If a company increases its top line without consequent gains in its bottom line, then it destroys value for investors. RIOT scores positively on this count, with a near 50% decrease in net loss reported for 2021. Additionally, the company witnessed a 1,437% gain in its mining revenues during this period.

RIOT held 4,884 BTC at the end of 2021 versus only 1,078 BTC for the prior year. In periods of an upswing in cryptocurrency prices, the value of this ever-increasing horde is expected to benefit the company. 

Additionally, RIOT also hosts BTC mining equipment for institutional clients. Another key positive is RIOT’s development of a 200MW immersion-cooling tech at its Whinstone facility.

This, according to the company, is, “The Bitcoin mining industry’s first industrial-scale immersion-cooled deployment of Bitcoin mining hardware.” Operational benefits of the move include longer machine lifespan and lower maintenance requirements, along with higher hash rates and increased application-specific integrated circuit (ASIC) performance.

A gross margin of 61.5% comfortably beats the industry median figure of 49.5%. The company is heavily investing in its infrastructure as shown by its CAPEX-to-Sales ratio of 197.9%, which indicates that RIOT is investing ~$2 for every $1 it generates from sales. Conversely, the median industry figure is 2.2%.

RIOT’s share price has jumped 33.5% over the past month. H.C. Wainwright’s Kevin Dede sees a further 117.4% upside in the stock. The analyst has reiterated a Buy rating on RIOT alongside a price target of $50.

Analysts on the Street are inclined towards the stock with a Strong Buy, based on seven Buys and 1 Hold. The average Riot price target of $44.25 implies 92.39% upside potential.

HIVE Blockchain

Canadian crypto miner, HIVE Blockchain operates across Canada, Sweden, and Iceland.
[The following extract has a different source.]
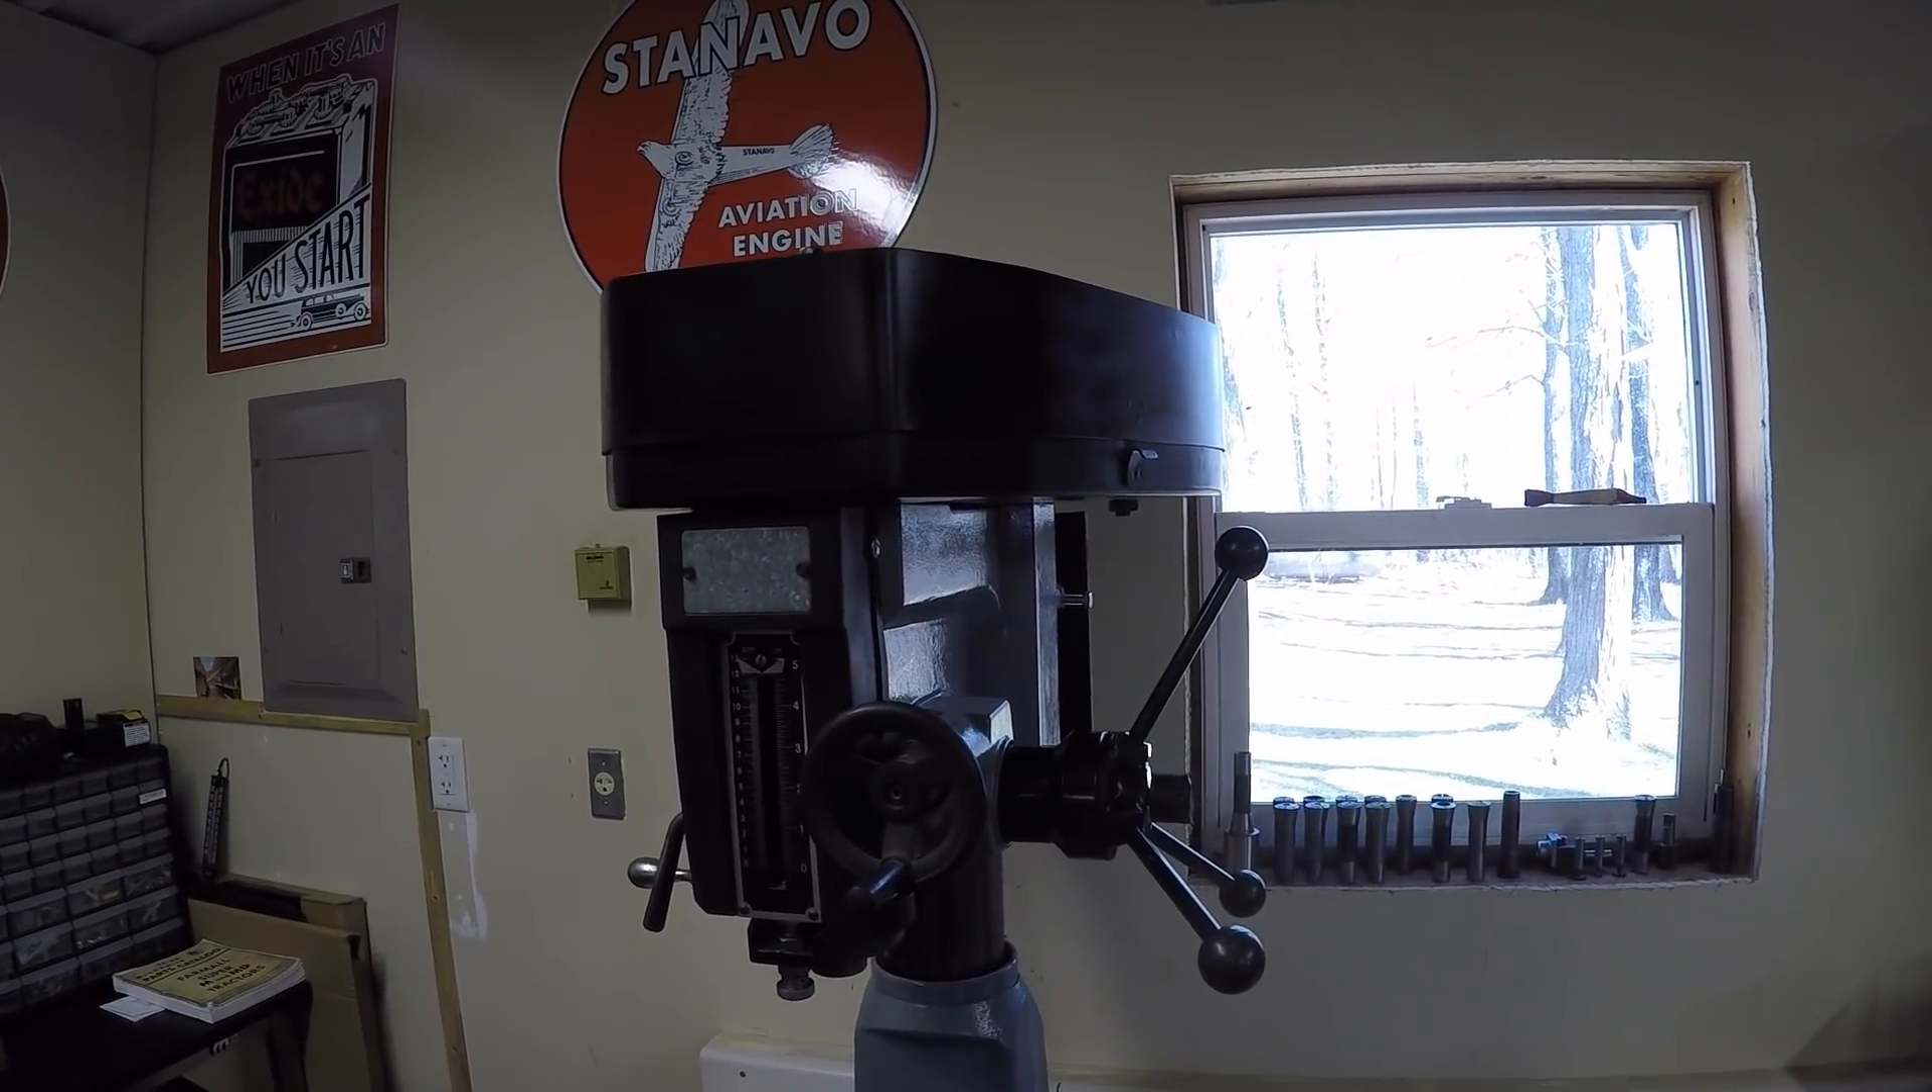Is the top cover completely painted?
Yes.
In its most recent third-quarter report, the company recorded a nearly 4x jump in revenue over the prior-year period. At the end of the quarter, HIVE held a total of 1,813 BTC and 23,290 Ethereum (ETH-USD) worth $168 million.

The company has been prudent in its capital allocation strategy. HIVE CFO, Darcy Daubaras, said, “A year ago, we made the conscious decision not to sell our mined cryptocurrency or undertake expensive financing when brokers were offering capital at 20% discounts or encouraging us to borrow against our BTC and ETH assets at a 12% cost of capital. HIVE’s modest equity fundings were done at prevailing market prices or premiums to the stock price, and this has helped us generate the highest robust returns on invested capital relative to our peers.”

This increase in revenue reflects higher crypto prices, increased BTC production due to HIVE’s Quebec and Atlantic facility acquisitions, and the addition of new miners.  In February, the company had 1.9 Exahash of bitcoin mining capacity and increased its ETH mining capacity to 4.88 Terahash from 4.56 Terahash.

HIVE’s gross margin of 86.4% is superior to RIOT. Additionally, HIVE is already profitable with a net margin of 79.2%, which far outperforms the industry median of 5.7%.

Although HIVE’s CAPEX-to-Sales ratio of 98.7% is pretty high, RIOT seems to be more aggressive in its technology and infrastructure investments, which are precursors to future revenue growth.

While HIVE’s stock price has gained 11% over the past month, Stifel Nicolaus analyst Suthan Sukumar sees a further 65.2% upside potential in the stock. The analyst has initiated coverage on the stock with a price target of $3.75.

Analysts on the Street are inclined towards the stock with a Strong Buy, based on three Buys. The average HIVE price target of $3.85 implies % upside potential.

Closing Note

Analysts see higher potential in RIOT among the two names. Nonetheless, both the miners allow investors to invest in the crypto space with potential growth on offer. As the world slowly but surely embraces crypto, these two names stand to gain.